Haavio began his scholarly work as a student of Kaarle Krohn, who was the University of Helsinki's first professor of Finnish and comparative folklore, in 1908. Haavio's doctoral dissertation Kettenmärchenstudien was based on the principles set forth in Krohn's Der finnische Arbeitsmethode (The Finnish work method). The dissertation was published in Folklore Fellows Communications (FFC) in 1929, a long-standing folklore series that was later edited by Haavio himself.

In the 1930s field experience and work as director of the Folklore Archives of the Finnish Literature Society made Haavio an expert on various folklore genres, both prose narrative and oral poetry as well as folk beliefs. The genre of Karelian saints legends was introduced as a result of his fieldwork with Nastja Rantsi, a narrator and singer of saints' legends in Onega. Haavio's archive-oriented research produced numerous titles, including Suomalaisen muinaisrunouden maailma (The world of Finnish old poetry, 1935); Suomalaiset kodinhaltiat (Finnish guardian spirits, 1942), a geographical and psychological study of Finnish folk belief; and Viimeiset runonlaulajat (The last rune singers, 1943).

Haavio's rich scholarly output deserves a more thorough presentation than this brief article can undertake. Unfortunately the bulk of his work remains untranslated, despite its many valuable insights into the study of comparative religions. The few samples translated include Väinämöinen, Eternal Sage (FFC 144, 1952), a study on the roles of the main hero of the Kalevala (the Finnish national epic) as Orpheus, creator god, and shaman and the oral tradition behind them; Essais folkloriques (Studia Fennica 8, 1959), a comparison of Finnish sacred vocabulary with Homer, the Edda, and other mythological traditions; Heilige Haine in Ingermanland (FFC 189, 1963), which compares regional phenomenology of religion on Ingrian sacred groves to Greek temenos and Egyptian Osiris.

Haavio's contributions to the disciplines of comparative religion, mythology, and phenomenology of religion in particular could be better appreciated if more of his research were translated.
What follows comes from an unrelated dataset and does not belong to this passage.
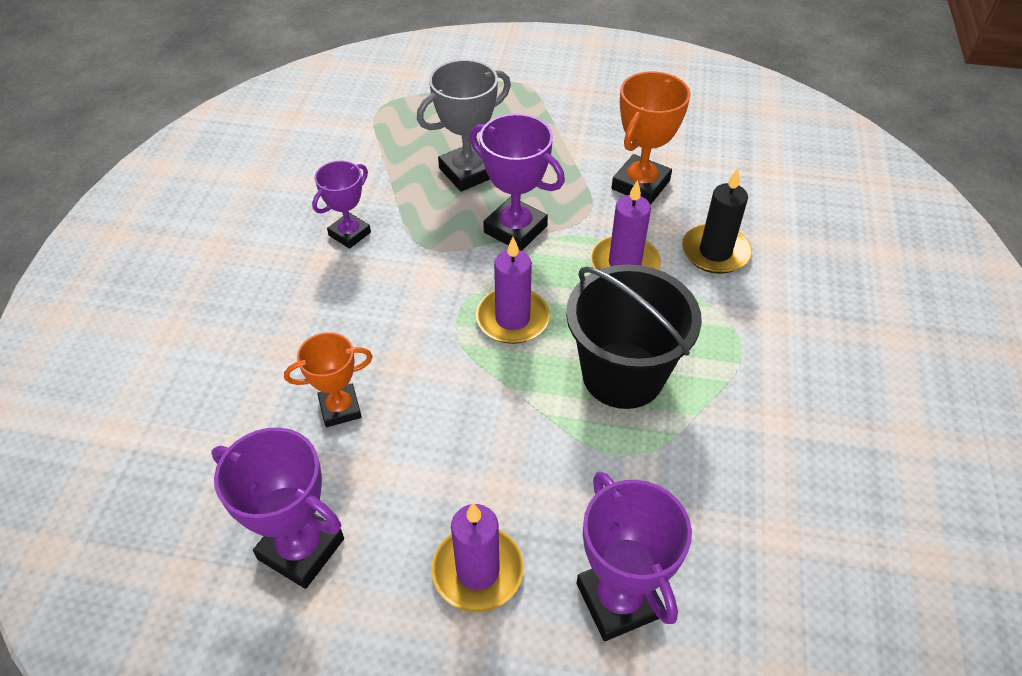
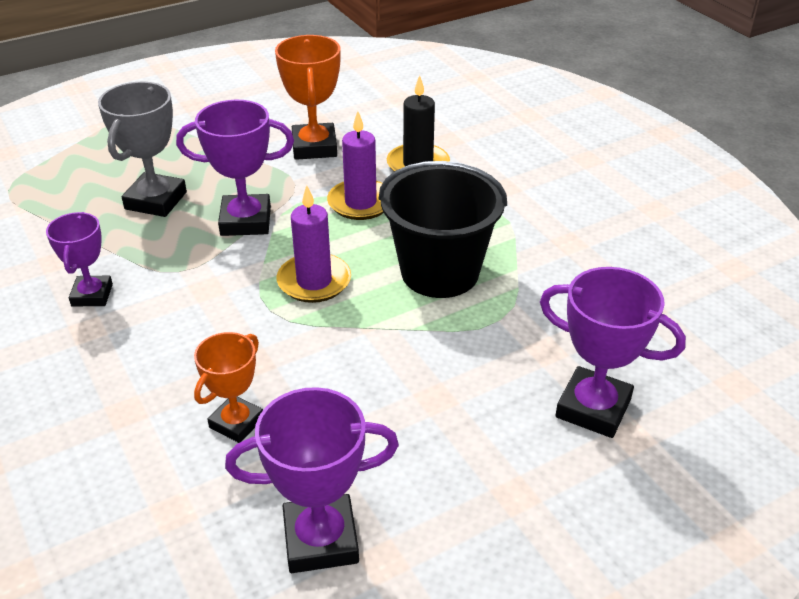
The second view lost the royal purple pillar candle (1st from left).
His ability to analyze and write is comparable to that of the well-known religious historian Mircea Eliade. What unites these two scholars is their shared ability to build an intuitive bridge from a single mythical symbol or sacred space to universal spheres of meaning and comprehension.
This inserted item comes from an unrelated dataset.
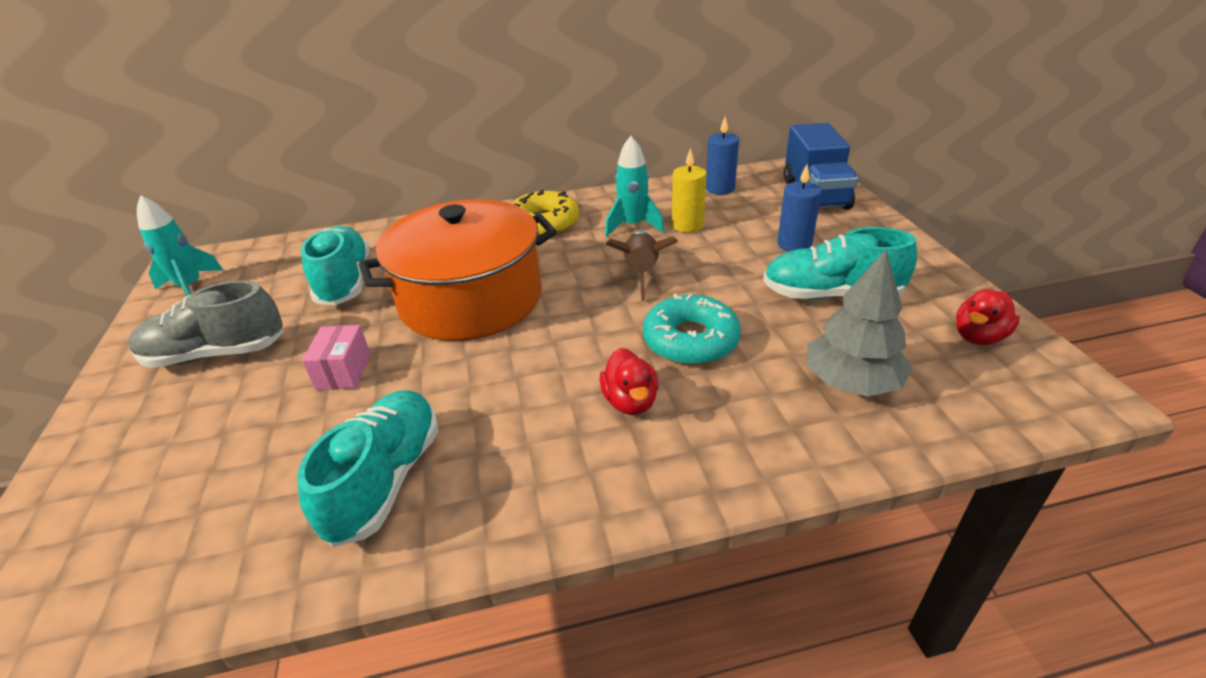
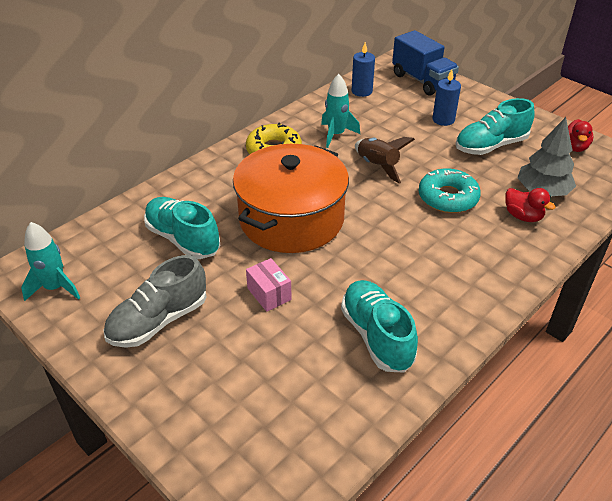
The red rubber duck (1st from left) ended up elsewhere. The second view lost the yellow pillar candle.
In his fieldwork Haavio was a master of qualitative methods. He rejected the quantification typical of Krohn and the Finnish Folklore School as well as the sociological approach that emerged after Word War II. His emphasis on field observations as purely individual experiences that could not be replicated by any other observer stem from his training in Finnish ethnography but are also related to his perspective as a mainstream scholar and poet.

Haavio's first memoir Nuoruusvuodet (Years of youth) is a chronicle of the years 1906 to 1924, but it was not published until 1972. After his death in 1973, his notes and correspondence were compiled by his wife, Aale Tynni, an Ingrian-born poet, and his daughter Katariina Eskola completed their publication through 2003 as a series of books of his correspondence with Autius lehtipuissa, a unique narrative history of Finland, filtered through the life and times of a multitalented man.

See Also

Finno-Ugric Religions.

Bibliography

Haavio, Martti. Über orientalische Legenden und Mythen un Grenz-Karelien und Aunus. Studia Fennica 2. Helsinki, 1936.

Haavio, Martti. Die Vögel des Schöpfers und andere kerelische Legenden. Aus dem Finnischen übertragen von Barbara Frankfurth. Berlin, 1967.

Haavio, Martti. Der Oberste Gott der skandinavischen Lappen. Temenos 5. Turku, Finland, 1969.

Haavio, Martti. Mitologia finska. Warsaw, 1979.

Honko, Lauri. Martti Haavio 18991973. Temenos 9. Helsinki, 1973.

Pentikäinen, Juha. "Auf der Suche nach universellen Strukturen: Eine erneute Untersuchung von Eliades 'ewiger Wiedeerkehr' anhand finnischer Volksquellen." In Die Sehnsucht nach der Ursprung zu Mircea Eliade, edited by Hans Peter Duer. Frankfurt am Main, 1983.